Movements for Staying Alive - Modern Art Oxford - Review

    ★ 



Outside, despite the humidity, it is threatening to rain. The pavements are slick from a recent downpour, yet it is warm, very warm. I am back in Oxford (the closest thing I have to a stomping ground) and have dragged my parents along to explore ‘Movements for Staying Alive’ at Modern Art Oxford.

I say dragged, but they’re willing participants. Modern Art Oxford being the location of my formative contemporary arts memories, it is always nice to see what is on. The exhibition – on display until September 7 – combines new commissions with 20th century work, all designed to explore embodiment, movement, connection.

The first artwork encountered one of the new commissions: Estampa’s Archival Corpus. A video, bisecting the room diagonally, shows AI mapped individuals working in an archive. The walls display images found in said archive, artificially grouped based on visual similarity, challenging visitors to investigate the connections and consider the physical nature of making, archiving and retrieving art. Organising as an embodied process. I am a touch unclear if the artwork makes any broad claims about artificial intelligence, but its use is well-mannered and restrained to this organising function. A more interesting display shows a sequence of movement through photos of different people. A togetherness unearthed through AI archival work.     

In the studio space we find Baum and Leahy’s Cellumonials. A sensory exploration of cells and ourself. There are scented cushions and oddly shaped futons. The entire display is a slam of maximalism within this very standard room. Over on a table, strange wooden shapes designed to be slotted together. Both my parents make quite different artworks, yet both talk about balance, either as a physical necessity or as a grounding concept. The entire studio space works well for exploration and decompression.

Upstairs, another commission: Leap Then Look’s Shaping. There are a handful of families with small children engaging with the space. It is playpark-esque. Feeling our engagement would be disruptive, we turn instead to a room filled with images of dancers plastered at odd angles. Videos of the dancers play at various speeds. It invites you to mimic or move as you wish. A father is boogying with a small child. People are using and activating the space.

The largest room is home to the final commission: Jane Castree’s Creativity in Motion. Metal frame objects, drapes of velvet, wooden bars affixed to the wall. Throughout, there have been floor stickers indicating whether the viewer should observe or interact. It is here where I realise the trick of the exhibition. A visitor assistant interacts with an object, walking over a bridge. They unlock the artwork. My family is no stranger to muddling in and interacting – we are very comfortable in art environments and face little threshold fear. Nevertheless, the action of the visitor assistant removed whatever remaining barriers to interaction I held. Rather than the observer, the reviewer, I decided to actually experience the art.

Caleb White - the author - activating a sculpture (?) 

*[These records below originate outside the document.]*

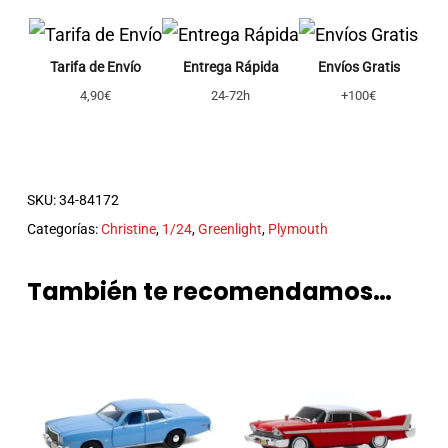
Tarifa de Envío
Entrega Rápida
Envíos Gratis
4,90€
24-72h
+100€
SKU:
34-84172
Categorías:
Christine
,
1/24
,
Greenlight
,
Plymouth
También te recomendamos…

Quite a lot of time was spent getting into, then painstakingly crawling out of, a metal tube. The more we interacted, the more others seemed to. Of course, we were far from trailblazers – the visitor assistants would periodically use one or another of the given artworks. While there were more children playing with the artworks, many adults also engaged. Through their engagement the space became embodied, and the artworks activated.

David White interacts with the artworks...

There is an interesting question here as to whether there is a difference in how a child and an adult experiences this. Is the notion of play different? Is the conscious decision to act differently in a gallery fundamentally different from the impulse to play? Was our interactions play? Or were we fulfilling the want of the gallery to interact. Would a more disruptive behaviour have been to simply walk past, subtly encouraging others to do likewise? And was there a limit to play? We were remaining cautious. No one tried to rip anything off the wall, but would that not, itself, be an authentic moment of embodiment?

Once we had – effectively – been given permission to ‘play’, we returned to Shaping. Co-developed by the artists and a group of 16–19-year-olds, on closer inspection it was more like the memory of a play park. A wall of bizarre tube-like costumes led to some interesting photos as my family continued our exploration of being present and interacting. Supplementing the commissioned work were video-works of choreography from Yvonne Rainer, dating back to the 60s. The room had very coherent themes of space, body, presence, and movement.

Interestingly, a visitor assistant approached my mother to inform her that a child (not hers) was using a piece of the room incorrectly and that she should stop them. Make of that what you will.

Partially because my family can’t resist a pseudo-intellectual sparring match, and partially because the exhibition genuinely did spark conversation, we spent quite a while discussing the art and our role within it down in the – unfortunately garish – café. Overall, I have to hand it to Modern Art Oxford. On first impression I thought the gallery might be trying to hard to make a popular exhibition. Yet the different manners in which we ultimately chose to interact with the artwork, and the fact that if I were to re-visit, I would probably act in different ways, left me with a strong impression and a lot of material. This review is far, far shorter than it could have been.

If I can schedule it, I’d love to attend one of the Dance Activation events choreographed by Castree. This exhibition fully succeeds at being an entertaining, interesting, popular and questioning show. Highly recommend.

‘Movements for Staying Alive’ is on display until Sept 7 (Ground Floor Galleries until Sept 1) at Modern Art Oxford and is free to enter.